Sunday, August 7, 2011

Chapter 1

As soon as I finished putting together my fixie I took it out for a spin in the parking lot of my apartment complex to get a feel for the new riding style. It was a strange feeling, almost nostalgic. Isn't that what a six year old will do when he or she gets a new bike for christmas or birthday? I'm not saying that I felt like a kid again, it's more like I felt different. I've never ridden any of my other bikes around a parking lot. When I bought them I rode them as briefly as possible because I don't like people watching me ride (ironically) and didn't even try to get it properly adjusted. So why did I enjoy myself so much in my own parking lot? Is it a territorial thing? I could accept that if I didn't end up riding through the neighboring lot as well. Fewer eyes on me that know exactly what to look for? That makes sense as well but the residents that were out coupled with the fact that I know exactly what to look for cancles it out. So what is it?

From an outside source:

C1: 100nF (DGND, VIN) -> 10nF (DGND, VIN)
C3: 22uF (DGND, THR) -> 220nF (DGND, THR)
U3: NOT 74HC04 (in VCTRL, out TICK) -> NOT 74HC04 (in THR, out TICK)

I pondered this thought briefly before I accepted the explination that the feeling came from riding something I made myself. I wanted to ride it. In fact the next day I even changed out of my pajamas just to go out and ride it around some more. I haven't left the lot yet, but I haven't really felt any sort of need to. Sure I could be scared of traffic and pedestrians and not being able to stop or dismount in any sort of attractive way yet. But that didn't stop me when I got my first real road bike and clipless pedals, I still wasn't accustomed to the integrated shifting yet.

This is an extraordinary phenominon that isn't explained because so few people even find themselves in a similar situation anymore.